Policy Update Apr 17, 2018

Position on H.R. 2, Agriculture and Nutrition Act of 2018

NPCA, along with partners, submitted the following position to members of the House Committee on Agriculture ahead of a legislative hearing scheduled for April 18, 2018.

On behalf of our millions of members and supporters we urge you to strongly oppose the extreme and divisively partisan federal forest provisions in the Forestry Title of the Agriculture and Nutrition Act of 2018 (H.R. 2), also known as “the Farm Bill.”

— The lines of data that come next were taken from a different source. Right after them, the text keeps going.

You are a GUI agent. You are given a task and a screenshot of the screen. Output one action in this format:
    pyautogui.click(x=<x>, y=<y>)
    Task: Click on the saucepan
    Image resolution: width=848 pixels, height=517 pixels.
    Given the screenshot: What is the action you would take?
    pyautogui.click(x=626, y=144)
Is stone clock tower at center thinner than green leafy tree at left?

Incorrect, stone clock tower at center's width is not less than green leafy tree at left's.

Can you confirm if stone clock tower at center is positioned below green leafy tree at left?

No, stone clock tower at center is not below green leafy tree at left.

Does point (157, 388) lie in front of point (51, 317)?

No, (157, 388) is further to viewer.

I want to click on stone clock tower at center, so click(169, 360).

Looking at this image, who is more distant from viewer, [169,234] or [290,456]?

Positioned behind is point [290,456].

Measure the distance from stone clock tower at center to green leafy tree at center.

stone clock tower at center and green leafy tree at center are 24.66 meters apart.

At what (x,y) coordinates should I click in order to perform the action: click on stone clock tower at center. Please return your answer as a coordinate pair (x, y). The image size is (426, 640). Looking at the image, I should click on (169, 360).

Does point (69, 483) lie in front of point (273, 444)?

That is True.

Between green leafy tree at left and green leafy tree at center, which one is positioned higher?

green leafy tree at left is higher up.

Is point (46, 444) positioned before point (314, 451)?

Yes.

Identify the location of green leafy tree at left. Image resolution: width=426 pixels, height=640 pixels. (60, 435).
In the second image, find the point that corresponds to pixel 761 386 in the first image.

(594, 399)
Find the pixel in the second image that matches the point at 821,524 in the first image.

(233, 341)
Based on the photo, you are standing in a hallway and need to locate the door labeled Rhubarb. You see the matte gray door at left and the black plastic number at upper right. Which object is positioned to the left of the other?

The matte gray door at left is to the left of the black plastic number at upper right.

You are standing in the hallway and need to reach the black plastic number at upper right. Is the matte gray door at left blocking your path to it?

The legislation is replete with provisions that undermine bedrock environmental laws, including the National Environmental Policy Act (NEPA), Endangered Species Act (ESA), and Roadless Area Conservation Rule (Roadless Rule). This bill consistently prioritizes the logging industry over all other forest stakeholders. It would cause irreparable harm to our federal forests, the millions of Americans who depend on them for clean drinking water, subsistence, recreation, and economic benefit, and the wildlife that call them home.

The federal forest provisions in the Farm Bill also run contrary to the wildfire funding agreement reached only weeks ago in the Fiscal Year 2018 Omnibus. That deal was only reached after significant environmental concessions to pro-logging hardliners, even though a comprehensive wildfire funding solution had solid bi-partisan support in both chambers going into the omnibus negotiation.

Ignoring that compromise, H.R. 2 doubles the size of the just-agreed to exemptions under NEPA to allow logging of up to 6,000-acres almost 10 square miles for each single project— without review and disclosure of potential harms. The bill adds numerous new 6,000-acre exemptions. This partisan bill also goes further than the omnibus deal on the ESA, allowing federal land management agencies to “self-consult” on whether their actions would harm threatened and endangered species even though such self-consultation has already been declared unlawful by the courts. Additionally, it attacks the landmark Roadless Rule, makes resource management and forest stewardship dependent on logging revenue, and jeopardizes fire-vulnerable communities by deprioritizing hazardous fuels reduction efforts in the Wildland Urban Interface.

The harmful federal forest proposals in this legislation solve no problem; they only add controversy to the Farm Bill and weaken its chances of becoming law.

For all of these reasons we strongly urge you to OPPOSE the federal forest provisions in the Farm Bill and any amendments that further undermine environmental safeguards on our federal forests.